Professor Bremser makes a point in her abstract algebra class.

MIDDLEBURY, Vt. – A Middlebury College mathematics professor is co-editing a math education blog that has just posted a six-part series on the topic of active learning in mathematics.

Priscilla Bremser, the Nathan Beman professor of mathematics, said interest in active learning has been growing over the past 20 years due in large part to recent research in the science of learning. The series on the American Mathematical Society’s blog was a response to a 2014 paper in the Proceedings of the National Academy of Sciences that analyzed 225 different studies and concluded that active learning “increases student performance in science, engineering, and mathematics.”

Bremser and her four co-editors define active learning as “any instructional method that engages students in the learning process [by requiring them] to do meaningful learning activities and think about what they are doing.”

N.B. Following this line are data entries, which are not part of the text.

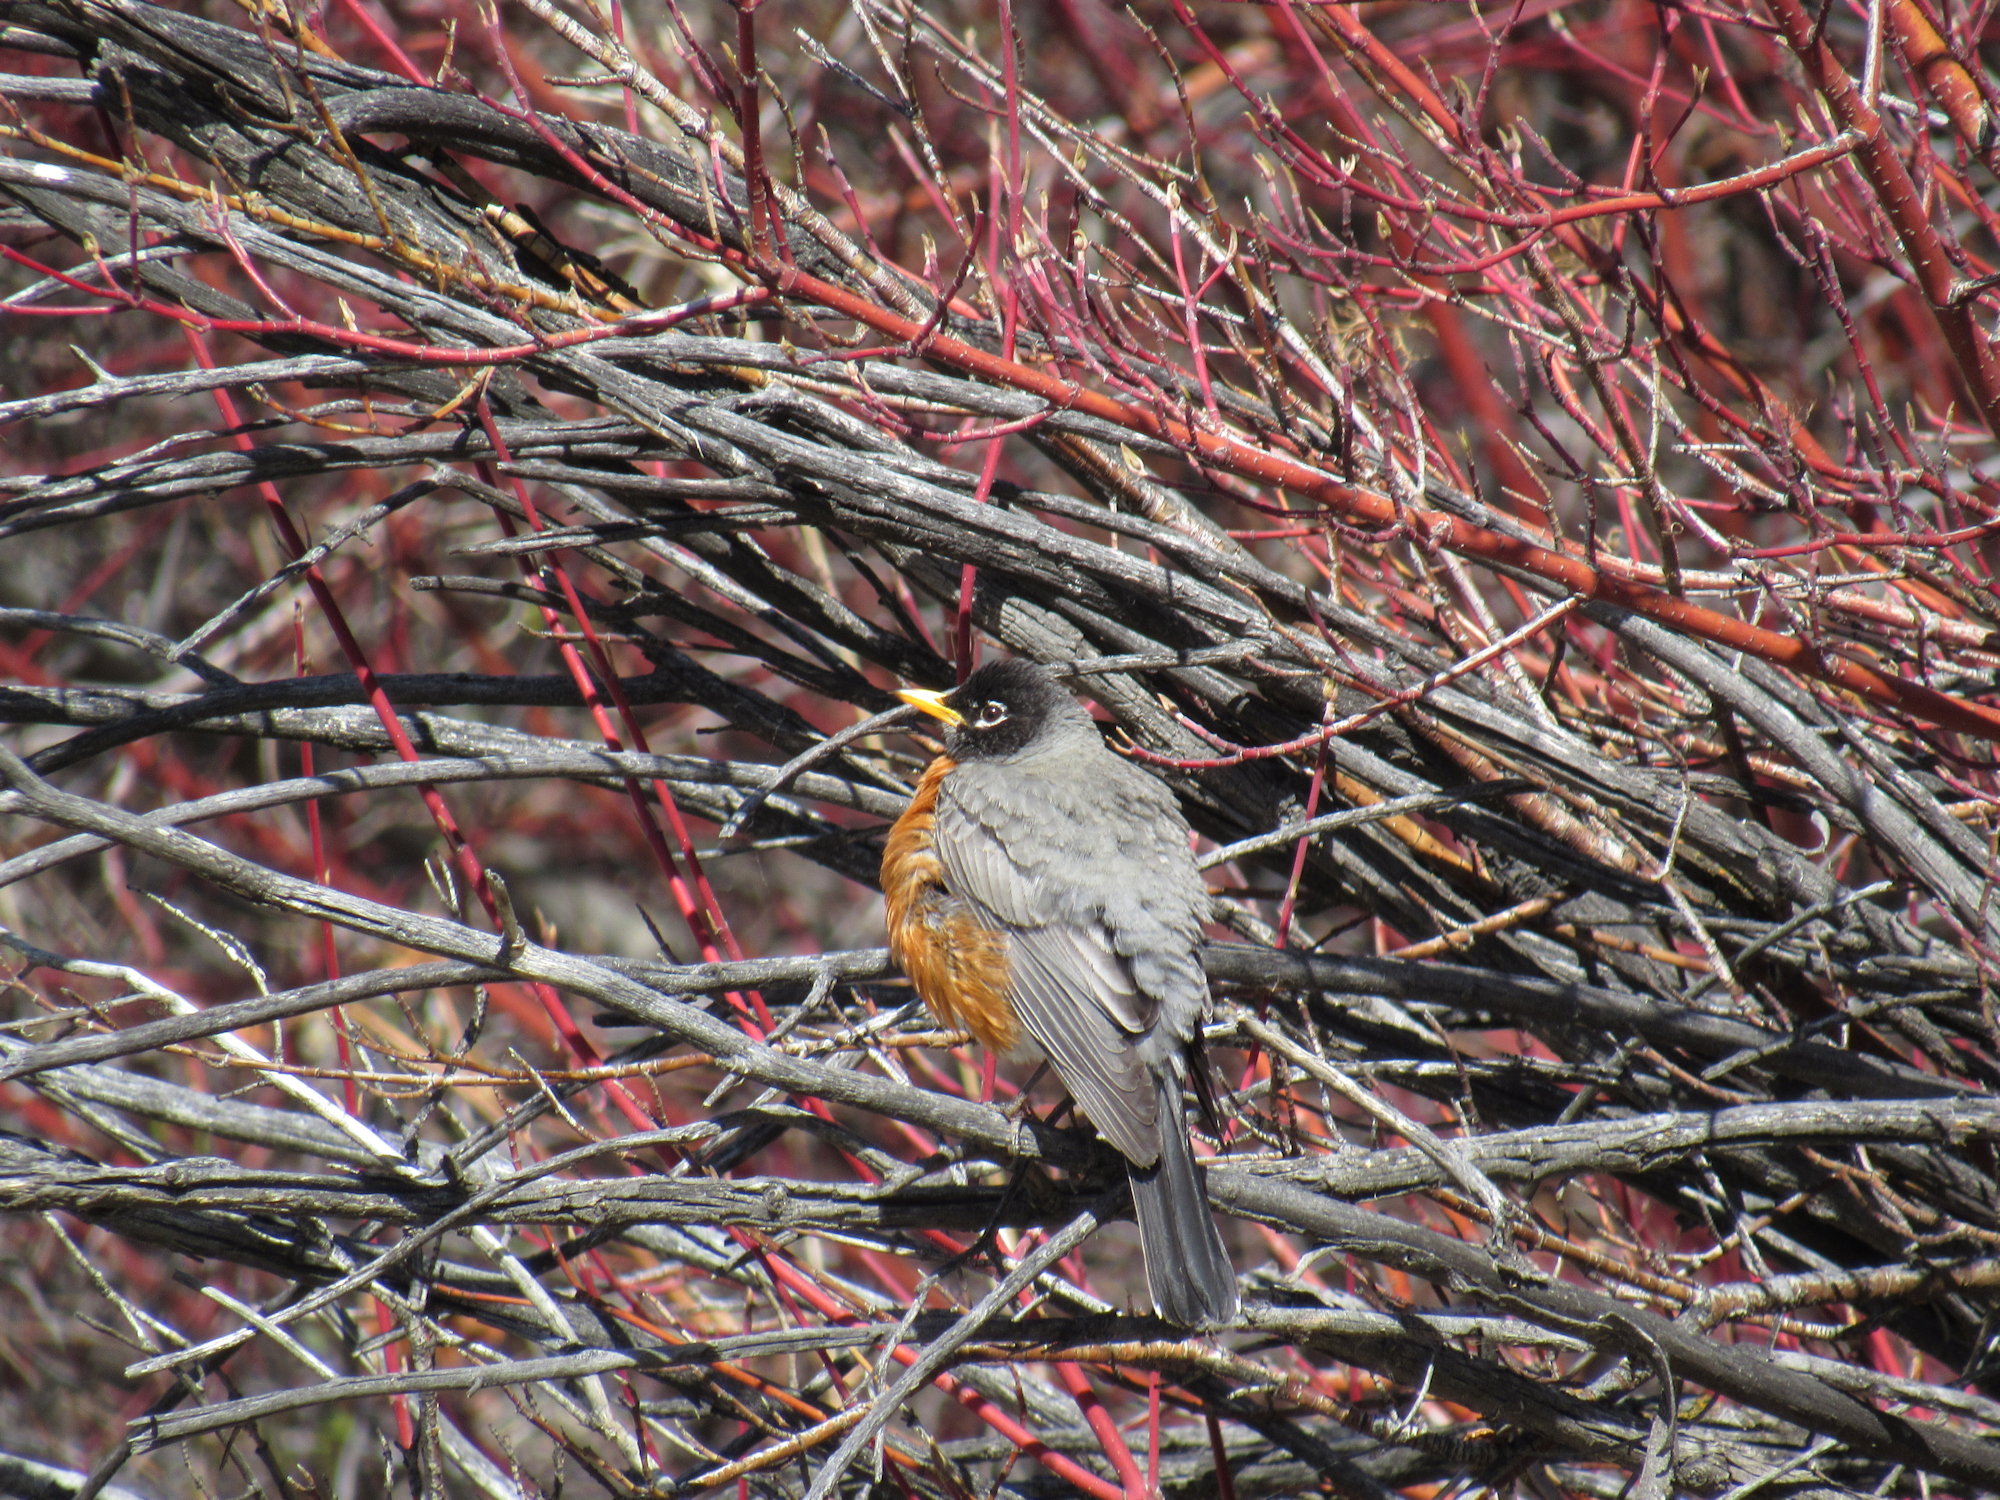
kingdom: Animalia
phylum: Chordata
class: Aves
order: Passeriformes
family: Turdidae
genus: Turdus
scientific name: Turdus migratorius
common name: American robin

The six-part series was developed collaboratively by the Middlebury professor and Benjamin Braun at University of Kentucky, Art Duval at University of Texas at El Paso, Elise Lockwood at Oregon State University, and Diana White at University of Colorado at Denver. Working together as an editorial board, the five mathematicians jury and publish about three articles a month designed “to stimulate reflection and dialogue by providing mathematicians with high-quality commentary and resources for teaching and learning.”

Their blog titled “On Teaching and Learning Mathematics” has attracted more than 121,000 unique page views since its launch in the summer of 2014.